In almost perfect synchronicity, the designers — stationed at opposite ends of an elevated stage — barely twitched as valets pulled cropped velvet trousers and slim one-button jackets off the rack and slipped them on the designers.

As the piano reached a crescendo and a recorded voice thick in a German accent began chanting “Viktor and Rolf,” the audience, some amused, some baffled, knew the designers were injecting their own form of wit and irony into their debut men’s runway collection.

Once dressed, Viktor and Rolf walked down the runway toward each other, mostly stone-faced, before stopping in the middle to strike a pose — hips popped, fingers meticulously placed on their horn-rimmed glasses. All the while that voice bellowed from the soundtrack: “Viktor and Rolf, VIKtor and Rolf, Viktor and ROLF.”

“We rehearsed for a very long time, but we were still very nervous,” Horsting said after the show. “It was a different feeling for us to actually be the ones wearing and showing the clothes.”

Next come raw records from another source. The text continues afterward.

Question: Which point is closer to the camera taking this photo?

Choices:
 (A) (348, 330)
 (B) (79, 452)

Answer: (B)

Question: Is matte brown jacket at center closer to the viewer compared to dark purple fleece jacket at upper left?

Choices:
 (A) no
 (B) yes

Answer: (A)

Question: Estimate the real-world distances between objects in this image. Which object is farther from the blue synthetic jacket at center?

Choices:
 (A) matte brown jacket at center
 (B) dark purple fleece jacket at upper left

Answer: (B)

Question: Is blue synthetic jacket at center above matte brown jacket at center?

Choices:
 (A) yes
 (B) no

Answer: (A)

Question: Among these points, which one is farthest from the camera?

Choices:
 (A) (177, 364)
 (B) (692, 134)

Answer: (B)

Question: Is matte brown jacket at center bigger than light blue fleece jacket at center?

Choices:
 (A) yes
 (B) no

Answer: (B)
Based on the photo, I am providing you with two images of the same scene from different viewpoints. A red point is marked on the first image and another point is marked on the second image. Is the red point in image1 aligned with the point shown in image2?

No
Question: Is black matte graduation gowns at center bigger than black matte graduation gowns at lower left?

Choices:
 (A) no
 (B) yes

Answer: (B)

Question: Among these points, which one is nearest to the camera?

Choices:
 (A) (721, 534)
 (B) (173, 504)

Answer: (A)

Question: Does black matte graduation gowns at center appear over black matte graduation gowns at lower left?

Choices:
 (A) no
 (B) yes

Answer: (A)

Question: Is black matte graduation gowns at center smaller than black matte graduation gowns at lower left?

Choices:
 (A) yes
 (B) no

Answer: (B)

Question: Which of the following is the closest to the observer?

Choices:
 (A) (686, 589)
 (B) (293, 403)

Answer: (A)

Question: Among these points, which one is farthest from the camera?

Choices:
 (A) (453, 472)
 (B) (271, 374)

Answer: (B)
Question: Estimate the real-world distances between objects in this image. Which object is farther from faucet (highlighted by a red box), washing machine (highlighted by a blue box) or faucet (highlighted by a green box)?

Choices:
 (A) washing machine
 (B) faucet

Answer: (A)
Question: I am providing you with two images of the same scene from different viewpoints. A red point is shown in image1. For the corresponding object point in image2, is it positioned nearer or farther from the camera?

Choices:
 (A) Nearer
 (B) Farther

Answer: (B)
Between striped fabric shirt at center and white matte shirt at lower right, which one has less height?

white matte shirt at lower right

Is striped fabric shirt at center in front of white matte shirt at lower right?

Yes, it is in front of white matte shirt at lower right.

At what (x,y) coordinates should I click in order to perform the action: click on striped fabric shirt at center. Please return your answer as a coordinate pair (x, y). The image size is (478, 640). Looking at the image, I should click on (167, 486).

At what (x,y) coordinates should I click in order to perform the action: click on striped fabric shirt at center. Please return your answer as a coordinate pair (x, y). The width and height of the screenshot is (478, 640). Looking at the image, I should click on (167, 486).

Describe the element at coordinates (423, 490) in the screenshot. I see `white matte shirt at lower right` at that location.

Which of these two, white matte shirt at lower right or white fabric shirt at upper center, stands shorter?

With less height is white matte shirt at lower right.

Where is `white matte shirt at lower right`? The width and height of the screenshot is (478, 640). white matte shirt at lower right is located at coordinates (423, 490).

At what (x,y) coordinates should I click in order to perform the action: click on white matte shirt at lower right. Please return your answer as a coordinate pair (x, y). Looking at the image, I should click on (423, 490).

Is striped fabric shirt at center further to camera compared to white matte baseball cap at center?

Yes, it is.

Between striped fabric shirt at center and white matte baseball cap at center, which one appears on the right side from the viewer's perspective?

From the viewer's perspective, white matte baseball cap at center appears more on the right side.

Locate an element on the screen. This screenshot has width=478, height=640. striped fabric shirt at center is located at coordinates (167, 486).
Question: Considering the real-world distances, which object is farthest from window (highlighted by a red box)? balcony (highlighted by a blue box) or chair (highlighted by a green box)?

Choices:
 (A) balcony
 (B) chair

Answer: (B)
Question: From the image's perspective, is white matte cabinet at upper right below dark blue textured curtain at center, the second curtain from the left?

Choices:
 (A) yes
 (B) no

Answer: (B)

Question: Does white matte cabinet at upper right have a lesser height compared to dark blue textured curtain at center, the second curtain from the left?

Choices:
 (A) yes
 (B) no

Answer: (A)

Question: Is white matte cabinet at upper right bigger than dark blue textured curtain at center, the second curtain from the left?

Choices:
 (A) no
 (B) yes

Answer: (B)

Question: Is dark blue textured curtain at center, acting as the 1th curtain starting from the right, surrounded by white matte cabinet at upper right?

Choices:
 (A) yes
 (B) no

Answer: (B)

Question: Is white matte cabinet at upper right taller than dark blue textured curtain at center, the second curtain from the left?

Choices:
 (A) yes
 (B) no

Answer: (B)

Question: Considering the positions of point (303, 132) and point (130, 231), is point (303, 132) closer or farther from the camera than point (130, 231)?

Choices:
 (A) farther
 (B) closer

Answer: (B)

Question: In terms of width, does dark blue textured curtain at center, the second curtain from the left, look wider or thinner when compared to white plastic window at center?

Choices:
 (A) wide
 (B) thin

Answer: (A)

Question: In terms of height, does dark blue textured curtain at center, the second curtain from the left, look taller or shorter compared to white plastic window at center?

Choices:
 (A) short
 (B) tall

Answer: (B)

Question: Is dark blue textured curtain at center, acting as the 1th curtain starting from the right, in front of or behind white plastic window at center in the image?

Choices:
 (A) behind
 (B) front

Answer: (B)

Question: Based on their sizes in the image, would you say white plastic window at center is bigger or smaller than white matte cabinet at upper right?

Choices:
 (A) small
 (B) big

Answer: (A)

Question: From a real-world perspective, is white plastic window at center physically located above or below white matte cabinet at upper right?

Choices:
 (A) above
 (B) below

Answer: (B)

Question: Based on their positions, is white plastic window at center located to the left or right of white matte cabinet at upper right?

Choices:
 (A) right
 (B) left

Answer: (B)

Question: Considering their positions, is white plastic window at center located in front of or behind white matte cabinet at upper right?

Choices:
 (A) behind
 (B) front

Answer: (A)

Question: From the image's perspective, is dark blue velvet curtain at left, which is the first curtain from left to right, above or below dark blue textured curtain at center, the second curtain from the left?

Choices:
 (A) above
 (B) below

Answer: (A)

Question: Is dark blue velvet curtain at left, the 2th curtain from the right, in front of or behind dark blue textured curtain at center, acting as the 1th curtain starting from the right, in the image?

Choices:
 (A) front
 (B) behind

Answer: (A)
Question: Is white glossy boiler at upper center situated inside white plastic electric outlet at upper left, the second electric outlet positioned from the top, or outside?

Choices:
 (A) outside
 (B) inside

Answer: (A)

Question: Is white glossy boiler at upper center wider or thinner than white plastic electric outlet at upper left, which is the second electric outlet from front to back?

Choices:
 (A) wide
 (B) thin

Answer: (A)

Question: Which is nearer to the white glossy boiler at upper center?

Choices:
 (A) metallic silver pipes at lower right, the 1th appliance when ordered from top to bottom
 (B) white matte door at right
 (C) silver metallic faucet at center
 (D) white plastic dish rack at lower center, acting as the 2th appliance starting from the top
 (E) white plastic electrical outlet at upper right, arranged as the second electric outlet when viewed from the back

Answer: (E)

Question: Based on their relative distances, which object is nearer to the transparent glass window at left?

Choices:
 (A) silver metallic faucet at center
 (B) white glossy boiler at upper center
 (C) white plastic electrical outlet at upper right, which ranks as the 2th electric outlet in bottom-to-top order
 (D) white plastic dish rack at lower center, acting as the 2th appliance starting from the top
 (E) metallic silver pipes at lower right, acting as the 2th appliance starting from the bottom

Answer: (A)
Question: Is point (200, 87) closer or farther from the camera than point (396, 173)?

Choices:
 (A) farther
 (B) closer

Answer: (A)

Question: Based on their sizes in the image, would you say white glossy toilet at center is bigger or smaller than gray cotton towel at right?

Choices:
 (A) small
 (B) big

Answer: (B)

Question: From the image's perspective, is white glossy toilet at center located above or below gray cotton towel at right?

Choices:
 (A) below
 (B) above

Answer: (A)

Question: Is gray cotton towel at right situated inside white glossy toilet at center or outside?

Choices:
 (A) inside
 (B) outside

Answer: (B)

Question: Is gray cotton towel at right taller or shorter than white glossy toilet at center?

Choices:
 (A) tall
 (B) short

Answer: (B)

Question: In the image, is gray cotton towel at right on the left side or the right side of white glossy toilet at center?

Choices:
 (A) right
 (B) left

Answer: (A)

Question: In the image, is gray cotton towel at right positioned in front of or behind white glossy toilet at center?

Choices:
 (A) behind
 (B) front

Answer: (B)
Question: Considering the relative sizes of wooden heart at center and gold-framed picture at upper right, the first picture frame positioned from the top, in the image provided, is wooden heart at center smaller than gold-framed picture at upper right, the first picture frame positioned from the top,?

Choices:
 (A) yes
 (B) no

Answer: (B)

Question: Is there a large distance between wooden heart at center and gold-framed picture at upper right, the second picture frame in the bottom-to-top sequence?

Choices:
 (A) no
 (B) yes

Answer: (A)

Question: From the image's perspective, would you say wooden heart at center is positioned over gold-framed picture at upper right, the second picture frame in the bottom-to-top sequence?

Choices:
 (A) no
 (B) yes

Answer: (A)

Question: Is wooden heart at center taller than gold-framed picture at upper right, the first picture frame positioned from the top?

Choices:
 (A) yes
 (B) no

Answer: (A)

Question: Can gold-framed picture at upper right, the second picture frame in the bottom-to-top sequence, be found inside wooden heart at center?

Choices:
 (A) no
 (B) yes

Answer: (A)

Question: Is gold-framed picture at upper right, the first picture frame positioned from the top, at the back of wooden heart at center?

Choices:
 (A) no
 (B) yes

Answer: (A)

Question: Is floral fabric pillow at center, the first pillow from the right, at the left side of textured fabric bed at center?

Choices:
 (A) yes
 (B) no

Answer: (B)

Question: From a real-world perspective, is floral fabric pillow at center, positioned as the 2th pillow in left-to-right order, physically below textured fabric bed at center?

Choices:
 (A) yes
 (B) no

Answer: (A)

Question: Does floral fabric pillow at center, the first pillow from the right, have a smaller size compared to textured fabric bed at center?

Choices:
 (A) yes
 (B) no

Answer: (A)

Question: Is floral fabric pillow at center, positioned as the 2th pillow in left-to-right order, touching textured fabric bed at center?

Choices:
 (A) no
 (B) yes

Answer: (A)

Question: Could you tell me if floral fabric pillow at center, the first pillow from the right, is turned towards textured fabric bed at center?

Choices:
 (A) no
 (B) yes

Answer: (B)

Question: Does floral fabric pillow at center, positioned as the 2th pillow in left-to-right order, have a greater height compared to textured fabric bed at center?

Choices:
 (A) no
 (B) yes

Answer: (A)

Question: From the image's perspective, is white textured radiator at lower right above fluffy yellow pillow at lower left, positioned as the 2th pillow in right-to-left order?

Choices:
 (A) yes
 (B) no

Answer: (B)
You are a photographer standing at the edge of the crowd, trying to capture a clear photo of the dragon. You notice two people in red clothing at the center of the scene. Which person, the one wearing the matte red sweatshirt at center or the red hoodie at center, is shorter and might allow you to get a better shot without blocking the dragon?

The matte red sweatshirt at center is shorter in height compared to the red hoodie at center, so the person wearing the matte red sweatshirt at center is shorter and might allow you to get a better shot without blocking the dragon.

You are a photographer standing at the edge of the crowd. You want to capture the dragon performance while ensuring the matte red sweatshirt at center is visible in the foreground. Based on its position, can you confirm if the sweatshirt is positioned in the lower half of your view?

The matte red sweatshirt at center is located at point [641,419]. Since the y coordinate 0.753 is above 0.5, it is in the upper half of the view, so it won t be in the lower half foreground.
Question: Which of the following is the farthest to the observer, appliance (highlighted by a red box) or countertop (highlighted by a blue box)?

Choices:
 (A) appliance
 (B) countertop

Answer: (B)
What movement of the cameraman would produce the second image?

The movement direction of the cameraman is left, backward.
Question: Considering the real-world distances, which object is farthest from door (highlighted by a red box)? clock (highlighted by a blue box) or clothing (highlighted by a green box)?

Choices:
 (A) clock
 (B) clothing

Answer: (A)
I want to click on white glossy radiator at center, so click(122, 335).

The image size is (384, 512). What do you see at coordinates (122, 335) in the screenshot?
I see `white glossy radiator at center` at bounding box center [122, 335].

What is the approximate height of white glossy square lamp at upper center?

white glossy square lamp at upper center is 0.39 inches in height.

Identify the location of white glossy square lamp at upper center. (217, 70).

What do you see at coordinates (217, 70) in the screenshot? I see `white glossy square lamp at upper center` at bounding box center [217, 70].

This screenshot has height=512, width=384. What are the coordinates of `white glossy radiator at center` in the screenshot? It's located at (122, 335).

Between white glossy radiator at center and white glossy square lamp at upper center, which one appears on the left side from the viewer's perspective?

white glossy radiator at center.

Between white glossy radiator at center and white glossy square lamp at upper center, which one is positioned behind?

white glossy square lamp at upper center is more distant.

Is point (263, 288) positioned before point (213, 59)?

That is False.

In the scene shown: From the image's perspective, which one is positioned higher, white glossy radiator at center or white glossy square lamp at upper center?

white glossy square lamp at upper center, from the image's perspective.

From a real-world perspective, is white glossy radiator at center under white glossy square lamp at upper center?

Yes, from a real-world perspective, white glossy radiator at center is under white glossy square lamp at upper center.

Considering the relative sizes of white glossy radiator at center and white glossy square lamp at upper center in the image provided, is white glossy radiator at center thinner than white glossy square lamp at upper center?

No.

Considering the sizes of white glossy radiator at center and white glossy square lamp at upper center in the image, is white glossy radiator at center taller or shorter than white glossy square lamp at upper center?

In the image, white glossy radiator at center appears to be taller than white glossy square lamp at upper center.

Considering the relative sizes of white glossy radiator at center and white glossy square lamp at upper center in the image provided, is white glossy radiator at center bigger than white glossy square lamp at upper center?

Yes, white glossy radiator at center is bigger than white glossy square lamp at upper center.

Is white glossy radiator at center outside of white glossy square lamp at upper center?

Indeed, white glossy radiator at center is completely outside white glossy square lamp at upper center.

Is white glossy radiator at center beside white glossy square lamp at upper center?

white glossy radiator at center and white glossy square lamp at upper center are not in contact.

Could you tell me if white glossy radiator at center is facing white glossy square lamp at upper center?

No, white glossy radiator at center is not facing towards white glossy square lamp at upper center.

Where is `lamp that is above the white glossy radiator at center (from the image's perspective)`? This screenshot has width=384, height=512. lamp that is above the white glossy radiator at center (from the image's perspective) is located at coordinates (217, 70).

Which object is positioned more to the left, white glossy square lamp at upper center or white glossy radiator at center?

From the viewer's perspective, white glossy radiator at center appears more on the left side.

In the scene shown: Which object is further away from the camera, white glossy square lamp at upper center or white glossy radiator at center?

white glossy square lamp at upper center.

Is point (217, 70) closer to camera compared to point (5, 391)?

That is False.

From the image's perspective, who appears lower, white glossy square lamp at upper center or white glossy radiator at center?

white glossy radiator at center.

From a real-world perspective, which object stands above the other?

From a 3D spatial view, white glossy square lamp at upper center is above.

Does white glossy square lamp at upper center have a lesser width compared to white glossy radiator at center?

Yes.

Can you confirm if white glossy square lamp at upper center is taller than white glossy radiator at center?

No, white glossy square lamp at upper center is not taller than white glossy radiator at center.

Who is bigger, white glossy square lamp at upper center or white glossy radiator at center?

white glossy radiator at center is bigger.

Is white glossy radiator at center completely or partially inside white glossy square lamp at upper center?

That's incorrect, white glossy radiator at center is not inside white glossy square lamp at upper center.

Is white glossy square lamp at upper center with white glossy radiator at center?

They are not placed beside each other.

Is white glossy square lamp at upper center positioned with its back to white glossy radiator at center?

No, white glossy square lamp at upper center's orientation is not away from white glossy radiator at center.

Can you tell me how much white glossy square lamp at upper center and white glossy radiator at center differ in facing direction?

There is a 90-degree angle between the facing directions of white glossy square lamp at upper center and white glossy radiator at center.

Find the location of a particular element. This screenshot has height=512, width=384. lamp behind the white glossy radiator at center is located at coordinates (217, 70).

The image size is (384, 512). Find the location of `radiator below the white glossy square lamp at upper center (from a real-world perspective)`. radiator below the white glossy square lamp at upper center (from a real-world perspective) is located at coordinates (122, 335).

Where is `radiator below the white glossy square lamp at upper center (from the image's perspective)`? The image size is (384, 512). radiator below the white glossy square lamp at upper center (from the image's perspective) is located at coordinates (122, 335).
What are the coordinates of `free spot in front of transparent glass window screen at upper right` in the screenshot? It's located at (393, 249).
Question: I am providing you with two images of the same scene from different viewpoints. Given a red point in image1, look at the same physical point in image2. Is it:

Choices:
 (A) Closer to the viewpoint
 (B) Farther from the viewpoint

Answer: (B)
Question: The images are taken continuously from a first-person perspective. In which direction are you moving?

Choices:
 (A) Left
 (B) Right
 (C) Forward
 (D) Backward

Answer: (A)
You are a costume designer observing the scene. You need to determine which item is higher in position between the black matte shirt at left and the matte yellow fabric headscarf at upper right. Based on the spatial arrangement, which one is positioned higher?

The designers braved the catwalk 10 times, modeling a fitted denim tuxedo with black satin lapel, brushed velvet cargo pants, printed shirts covered in mini black top hats and a sweatshirt with “monsieur” across the chest.

Pitti Uomo organizers invited the designers to launch their men’s collection, which is produced by Tuscan-based manufacturer Gibó. It’s the latest project in a series of measures aimed at expanding their presence. Last year, they inked a deal with L’Oréal to launch their first fragrance.

Although not as elaborate or conceptual as their women’s presentations, Viktor & Rolf nonetheless distilled their clever, hyper self-conscious aesthetic into a viable men’s line, or as they like to describe it, “the next element in the Viktor & Rolf universe.”